WHAT YOU HAVE TO DO :: Tally the lines of these entries that include "clientWidth"; respond with only that tally.

EXTRACTED ENTRIES ::
◇ ◇ ◇ ◇

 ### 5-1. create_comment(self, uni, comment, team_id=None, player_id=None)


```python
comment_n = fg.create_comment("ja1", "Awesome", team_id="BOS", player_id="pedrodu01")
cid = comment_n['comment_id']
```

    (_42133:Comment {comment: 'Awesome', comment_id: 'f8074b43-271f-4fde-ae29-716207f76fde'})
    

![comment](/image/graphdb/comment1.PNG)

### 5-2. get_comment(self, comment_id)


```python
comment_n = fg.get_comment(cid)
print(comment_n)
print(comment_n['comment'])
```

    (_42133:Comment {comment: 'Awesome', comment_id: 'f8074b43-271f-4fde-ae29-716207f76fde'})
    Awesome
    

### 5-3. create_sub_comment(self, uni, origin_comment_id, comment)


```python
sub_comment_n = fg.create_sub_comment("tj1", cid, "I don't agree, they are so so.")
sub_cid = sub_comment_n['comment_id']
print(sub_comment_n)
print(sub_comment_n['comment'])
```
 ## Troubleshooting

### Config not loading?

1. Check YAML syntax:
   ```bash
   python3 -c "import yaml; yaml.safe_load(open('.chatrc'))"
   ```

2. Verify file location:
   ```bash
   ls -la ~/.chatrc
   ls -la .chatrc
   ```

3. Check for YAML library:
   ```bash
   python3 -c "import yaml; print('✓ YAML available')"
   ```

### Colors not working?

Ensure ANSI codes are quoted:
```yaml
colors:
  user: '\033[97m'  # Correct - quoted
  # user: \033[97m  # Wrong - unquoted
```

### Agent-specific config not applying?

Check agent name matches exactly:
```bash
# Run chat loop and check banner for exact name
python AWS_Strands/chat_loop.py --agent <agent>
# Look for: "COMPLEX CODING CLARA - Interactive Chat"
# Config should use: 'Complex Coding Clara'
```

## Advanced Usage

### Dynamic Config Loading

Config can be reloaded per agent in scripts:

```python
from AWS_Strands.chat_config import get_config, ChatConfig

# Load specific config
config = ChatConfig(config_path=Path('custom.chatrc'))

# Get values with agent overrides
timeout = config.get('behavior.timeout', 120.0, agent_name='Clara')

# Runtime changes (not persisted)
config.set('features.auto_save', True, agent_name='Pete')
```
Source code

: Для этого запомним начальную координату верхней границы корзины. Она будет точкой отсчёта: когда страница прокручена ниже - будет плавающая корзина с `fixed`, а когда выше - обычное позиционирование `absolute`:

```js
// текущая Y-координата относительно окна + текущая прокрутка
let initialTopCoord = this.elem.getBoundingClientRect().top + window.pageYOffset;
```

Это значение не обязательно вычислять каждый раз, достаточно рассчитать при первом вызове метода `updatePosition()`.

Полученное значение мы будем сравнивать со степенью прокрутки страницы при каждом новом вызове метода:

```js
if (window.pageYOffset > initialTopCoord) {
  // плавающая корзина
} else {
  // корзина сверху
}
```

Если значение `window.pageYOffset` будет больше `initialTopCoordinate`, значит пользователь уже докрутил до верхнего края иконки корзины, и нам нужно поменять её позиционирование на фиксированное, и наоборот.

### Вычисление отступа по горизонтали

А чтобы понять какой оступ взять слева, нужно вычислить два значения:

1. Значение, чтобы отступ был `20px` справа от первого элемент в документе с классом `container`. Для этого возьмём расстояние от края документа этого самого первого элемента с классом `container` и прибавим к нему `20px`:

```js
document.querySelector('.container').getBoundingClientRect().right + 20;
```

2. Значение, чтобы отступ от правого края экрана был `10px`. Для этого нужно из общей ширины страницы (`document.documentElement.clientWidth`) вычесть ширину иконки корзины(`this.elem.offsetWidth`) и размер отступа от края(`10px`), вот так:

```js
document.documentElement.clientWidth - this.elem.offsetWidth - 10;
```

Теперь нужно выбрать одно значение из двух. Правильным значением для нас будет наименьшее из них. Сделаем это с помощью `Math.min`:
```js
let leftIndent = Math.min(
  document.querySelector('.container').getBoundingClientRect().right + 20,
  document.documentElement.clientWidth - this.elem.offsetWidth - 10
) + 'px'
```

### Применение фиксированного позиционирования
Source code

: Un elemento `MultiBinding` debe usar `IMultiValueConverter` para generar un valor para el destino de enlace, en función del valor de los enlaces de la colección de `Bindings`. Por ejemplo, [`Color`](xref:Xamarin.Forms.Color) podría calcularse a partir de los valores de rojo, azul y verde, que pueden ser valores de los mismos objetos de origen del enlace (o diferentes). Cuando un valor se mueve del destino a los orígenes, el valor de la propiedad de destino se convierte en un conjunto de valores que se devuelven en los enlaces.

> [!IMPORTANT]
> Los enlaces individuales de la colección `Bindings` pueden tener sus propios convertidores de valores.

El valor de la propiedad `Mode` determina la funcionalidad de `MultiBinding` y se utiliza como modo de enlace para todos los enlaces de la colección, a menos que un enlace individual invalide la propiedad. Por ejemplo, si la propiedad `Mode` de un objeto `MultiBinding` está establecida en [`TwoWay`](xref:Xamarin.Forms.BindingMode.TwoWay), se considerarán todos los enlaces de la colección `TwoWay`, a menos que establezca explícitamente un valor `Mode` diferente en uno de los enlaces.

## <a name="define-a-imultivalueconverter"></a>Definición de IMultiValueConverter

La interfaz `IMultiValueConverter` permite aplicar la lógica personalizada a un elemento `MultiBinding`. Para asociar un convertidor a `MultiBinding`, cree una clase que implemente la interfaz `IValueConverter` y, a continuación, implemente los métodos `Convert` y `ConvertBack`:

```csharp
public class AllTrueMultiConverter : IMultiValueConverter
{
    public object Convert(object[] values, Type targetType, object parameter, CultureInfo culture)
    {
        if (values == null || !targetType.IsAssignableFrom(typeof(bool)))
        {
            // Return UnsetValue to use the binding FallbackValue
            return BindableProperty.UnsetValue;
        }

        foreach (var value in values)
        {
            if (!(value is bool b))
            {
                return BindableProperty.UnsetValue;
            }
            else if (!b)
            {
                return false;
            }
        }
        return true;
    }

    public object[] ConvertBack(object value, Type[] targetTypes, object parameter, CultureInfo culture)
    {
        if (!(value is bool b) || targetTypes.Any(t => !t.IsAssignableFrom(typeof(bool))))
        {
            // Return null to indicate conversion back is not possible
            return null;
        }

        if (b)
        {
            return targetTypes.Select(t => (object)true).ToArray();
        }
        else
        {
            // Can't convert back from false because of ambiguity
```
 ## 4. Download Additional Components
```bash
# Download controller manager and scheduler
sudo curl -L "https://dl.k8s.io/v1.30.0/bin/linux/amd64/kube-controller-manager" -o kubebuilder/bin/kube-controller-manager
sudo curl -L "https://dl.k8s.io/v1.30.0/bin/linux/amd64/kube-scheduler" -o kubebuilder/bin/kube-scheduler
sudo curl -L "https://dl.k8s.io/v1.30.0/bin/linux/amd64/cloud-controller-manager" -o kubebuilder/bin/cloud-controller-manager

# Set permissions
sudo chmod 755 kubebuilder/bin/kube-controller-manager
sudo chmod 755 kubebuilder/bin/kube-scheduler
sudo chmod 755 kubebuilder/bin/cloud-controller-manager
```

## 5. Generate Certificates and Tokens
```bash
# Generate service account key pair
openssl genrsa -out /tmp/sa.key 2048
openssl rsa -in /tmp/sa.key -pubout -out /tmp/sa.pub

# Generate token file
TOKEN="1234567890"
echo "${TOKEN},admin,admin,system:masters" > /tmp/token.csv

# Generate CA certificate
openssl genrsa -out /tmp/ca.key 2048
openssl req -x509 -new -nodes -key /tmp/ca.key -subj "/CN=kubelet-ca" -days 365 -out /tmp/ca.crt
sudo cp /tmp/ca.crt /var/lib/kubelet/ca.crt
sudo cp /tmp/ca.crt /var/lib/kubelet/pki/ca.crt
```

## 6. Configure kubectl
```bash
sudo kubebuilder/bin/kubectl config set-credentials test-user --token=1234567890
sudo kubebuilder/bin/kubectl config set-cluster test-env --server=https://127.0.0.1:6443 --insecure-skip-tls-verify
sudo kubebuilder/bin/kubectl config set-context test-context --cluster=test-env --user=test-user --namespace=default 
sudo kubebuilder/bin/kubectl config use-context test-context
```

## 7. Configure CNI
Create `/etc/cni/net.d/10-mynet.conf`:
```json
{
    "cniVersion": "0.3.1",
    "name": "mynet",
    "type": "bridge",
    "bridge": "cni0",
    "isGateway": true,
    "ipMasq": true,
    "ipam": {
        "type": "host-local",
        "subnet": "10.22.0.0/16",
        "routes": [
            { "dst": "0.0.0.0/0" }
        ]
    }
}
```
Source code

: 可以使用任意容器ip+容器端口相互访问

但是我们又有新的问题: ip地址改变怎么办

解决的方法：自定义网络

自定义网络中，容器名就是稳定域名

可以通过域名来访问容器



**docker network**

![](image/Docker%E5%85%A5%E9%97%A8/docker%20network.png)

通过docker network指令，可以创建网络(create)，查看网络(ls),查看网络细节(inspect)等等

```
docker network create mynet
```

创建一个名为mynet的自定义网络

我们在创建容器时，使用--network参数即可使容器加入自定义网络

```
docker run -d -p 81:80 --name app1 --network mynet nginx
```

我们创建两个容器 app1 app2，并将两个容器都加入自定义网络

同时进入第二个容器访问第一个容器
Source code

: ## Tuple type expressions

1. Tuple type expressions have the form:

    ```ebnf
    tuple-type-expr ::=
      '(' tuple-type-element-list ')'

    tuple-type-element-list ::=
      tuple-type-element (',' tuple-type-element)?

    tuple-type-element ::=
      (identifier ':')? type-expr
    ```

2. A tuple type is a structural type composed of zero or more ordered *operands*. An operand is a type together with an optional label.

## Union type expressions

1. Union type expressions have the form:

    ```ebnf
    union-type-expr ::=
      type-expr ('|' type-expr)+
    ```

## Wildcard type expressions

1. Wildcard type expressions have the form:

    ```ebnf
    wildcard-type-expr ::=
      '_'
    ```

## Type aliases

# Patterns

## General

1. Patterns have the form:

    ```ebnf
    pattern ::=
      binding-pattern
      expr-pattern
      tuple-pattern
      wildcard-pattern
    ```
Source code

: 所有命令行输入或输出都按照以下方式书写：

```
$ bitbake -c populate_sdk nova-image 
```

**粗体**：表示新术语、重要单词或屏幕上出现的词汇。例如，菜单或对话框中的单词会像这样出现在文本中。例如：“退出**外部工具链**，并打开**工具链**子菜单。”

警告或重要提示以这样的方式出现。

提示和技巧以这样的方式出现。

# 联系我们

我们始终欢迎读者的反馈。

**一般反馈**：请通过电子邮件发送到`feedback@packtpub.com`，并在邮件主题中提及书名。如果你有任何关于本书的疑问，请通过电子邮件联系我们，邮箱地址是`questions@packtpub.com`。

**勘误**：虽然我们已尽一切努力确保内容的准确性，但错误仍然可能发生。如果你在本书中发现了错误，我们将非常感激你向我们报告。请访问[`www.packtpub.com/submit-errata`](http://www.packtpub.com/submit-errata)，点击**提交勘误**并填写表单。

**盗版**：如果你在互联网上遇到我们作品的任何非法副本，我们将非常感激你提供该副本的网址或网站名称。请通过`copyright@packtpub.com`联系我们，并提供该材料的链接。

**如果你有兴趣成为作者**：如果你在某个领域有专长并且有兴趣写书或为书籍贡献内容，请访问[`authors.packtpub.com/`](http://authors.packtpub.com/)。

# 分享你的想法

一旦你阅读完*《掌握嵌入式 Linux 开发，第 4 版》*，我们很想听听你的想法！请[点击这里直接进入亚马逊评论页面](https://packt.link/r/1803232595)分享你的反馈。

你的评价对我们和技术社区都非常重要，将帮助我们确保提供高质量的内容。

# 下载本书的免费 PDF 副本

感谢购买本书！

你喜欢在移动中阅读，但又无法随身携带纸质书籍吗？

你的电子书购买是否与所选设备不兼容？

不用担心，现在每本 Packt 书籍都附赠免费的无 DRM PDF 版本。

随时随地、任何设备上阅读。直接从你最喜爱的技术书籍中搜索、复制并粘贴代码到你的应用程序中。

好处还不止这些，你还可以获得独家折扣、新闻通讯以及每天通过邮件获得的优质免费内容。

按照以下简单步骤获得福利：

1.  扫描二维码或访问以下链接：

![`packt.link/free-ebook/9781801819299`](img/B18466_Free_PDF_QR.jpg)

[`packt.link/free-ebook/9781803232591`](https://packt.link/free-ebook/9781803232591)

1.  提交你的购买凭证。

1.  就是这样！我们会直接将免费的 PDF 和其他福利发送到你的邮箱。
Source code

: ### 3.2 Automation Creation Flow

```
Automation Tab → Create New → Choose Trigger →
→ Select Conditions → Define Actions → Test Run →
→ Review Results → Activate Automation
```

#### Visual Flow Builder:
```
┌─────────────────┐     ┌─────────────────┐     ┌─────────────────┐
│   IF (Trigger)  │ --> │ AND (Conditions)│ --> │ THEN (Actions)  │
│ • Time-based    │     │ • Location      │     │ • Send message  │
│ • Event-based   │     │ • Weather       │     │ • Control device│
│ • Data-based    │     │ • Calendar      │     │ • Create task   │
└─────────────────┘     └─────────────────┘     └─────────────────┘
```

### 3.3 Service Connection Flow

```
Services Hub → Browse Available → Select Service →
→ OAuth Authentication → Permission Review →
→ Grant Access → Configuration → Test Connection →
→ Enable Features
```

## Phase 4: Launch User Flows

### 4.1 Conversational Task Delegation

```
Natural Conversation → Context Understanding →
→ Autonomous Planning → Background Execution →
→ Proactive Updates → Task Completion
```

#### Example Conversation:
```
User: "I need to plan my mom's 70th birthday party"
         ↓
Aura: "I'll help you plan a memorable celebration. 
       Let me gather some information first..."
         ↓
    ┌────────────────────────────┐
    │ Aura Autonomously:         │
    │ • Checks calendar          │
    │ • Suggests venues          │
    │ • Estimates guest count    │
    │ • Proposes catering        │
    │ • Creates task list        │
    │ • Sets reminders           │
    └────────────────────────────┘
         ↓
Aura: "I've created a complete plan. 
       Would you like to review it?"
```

◇ ◇ ◇ ◇

THE ANSWER :: 3